CHAPTER 77
The FBI’s Strategic Operations Center,
Washington, D.C.
 
“We have a new name that has surfaced,” said a mid-level special agent who had arrived late for the meeting and just joined the group around the table.
“Who?” The director, like everyone in his operation center, now starting a third day without sleep.
“A Chechen.”
That caught Tom Pope’s attention. They’d had virtually no Chechens on their watch lists until Boston. The Chechens hated Russia, not America. Now, the world’s lists were all being revised. For good reason.
“Abu Umarov.” The agent went on to say that the Bureau’s G-cell in the Strategic Information and Operation Center had picked up the name in randomly monitored cell traffic.
“I know that name. Wasn’t he connected to Yousef?” Pope could afford to be direct. His stock had gone sky-high within the Bureau. CNN was running with the lead story that the two stolen nuclear weapons had been retrieved in a lightning raid in Pakistan, but the world never knew how close it came to Chicago being vaporized. “I thought they were all dead in that valley.”

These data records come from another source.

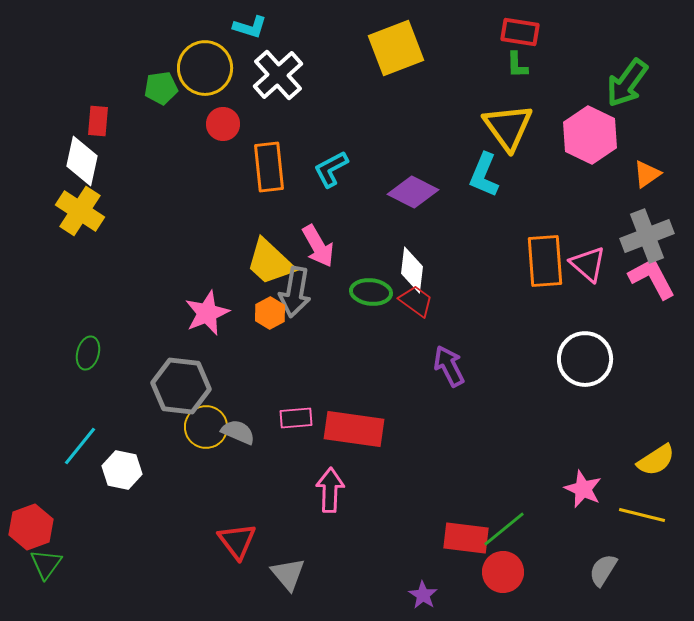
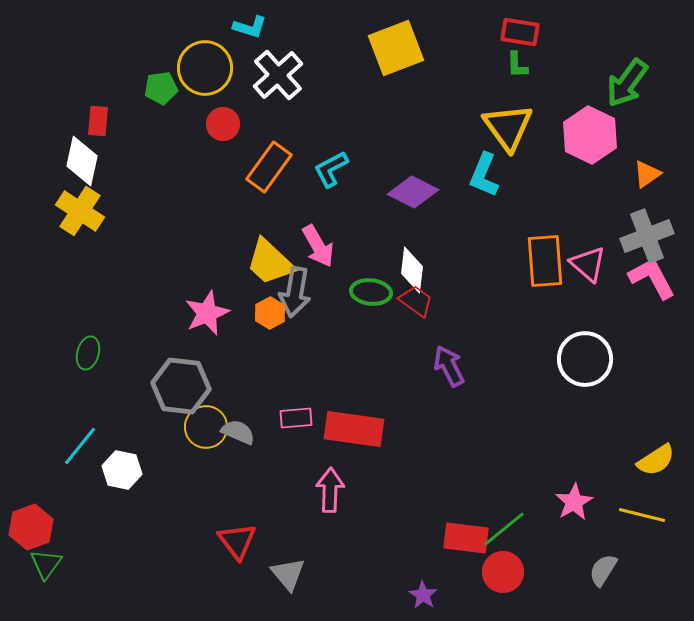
orange rectangle at (269, 167): rotated 42 degrees clockwise
pink star at (583, 489): moved 9 px left, 13 px down; rotated 18 degrees clockwise
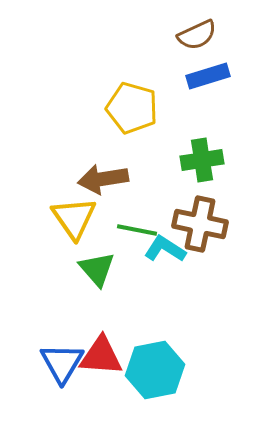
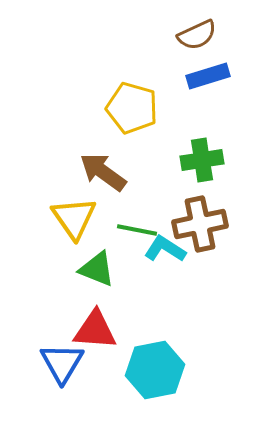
brown arrow: moved 7 px up; rotated 45 degrees clockwise
brown cross: rotated 24 degrees counterclockwise
green triangle: rotated 27 degrees counterclockwise
red triangle: moved 6 px left, 26 px up
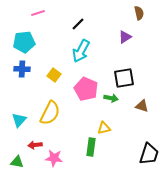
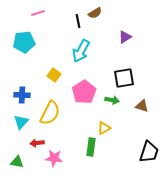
brown semicircle: moved 44 px left; rotated 72 degrees clockwise
black line: moved 3 px up; rotated 56 degrees counterclockwise
blue cross: moved 26 px down
pink pentagon: moved 2 px left, 3 px down; rotated 15 degrees clockwise
green arrow: moved 1 px right, 2 px down
cyan triangle: moved 2 px right, 2 px down
yellow triangle: rotated 16 degrees counterclockwise
red arrow: moved 2 px right, 2 px up
black trapezoid: moved 2 px up
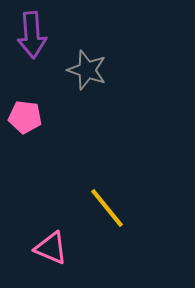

“Excuse me, sir.” At that moment, Garland Sebeck stood at the door to the conference room. He looked much like someone who was holding on to a secret.
“Mr. Director, may I go talk to my assistant?” Tom Pope rolled his chair back.
“Sure, go ahead, but let me know what you find out.”
Tom Pope walked out into the hallway. He still had his coffee mug in hand. He used the mug to point to a smaller secretary’s office across the way, its occupant missing for the moment. Pope closed the door behind Sebeck.
“There’s something.” Sebeck had a red folder marked TOP SECRET. “This is from one of our field agents stationed in Guam.”
As Pope read the report, he thought of something. “You remember Chantilly?”
“Sure, your IT buddy.” Sebeck had jibed his boss on more than one occasion about Pope’s “pet geek.”
“Did you see that last report he e-mailed yesterday?”
“The traffic from that computer at Langley?”
“There was one e-mail to a BlackBerry in New York. It mentioned two names.”
Sebeck smiled.
“Yeah, the names Scott and Parker.”
“Scott was that Brit on the conference call.”
“Yes, he was.”
“Let’s get Chantilly to trace the BlackBerry. My guess is that it connects back to Langley.”
“That shouldn’t be a problem.”
“There were some independents. I saw an intel report several years ago. Killers for hire. The suspicion was that they were CIA-connected.”
“Let me guess?”
“Robert Tranthan.”
“Yes.”
“And we need to ask Mr. Scott how we can find Parker.” Tom Pope looked back at the red folder, flipping the sheet within. The report recorded a detailed interview. “I knew it.” As Pope continued to read, his face started turning red. “I goddamn knew it!”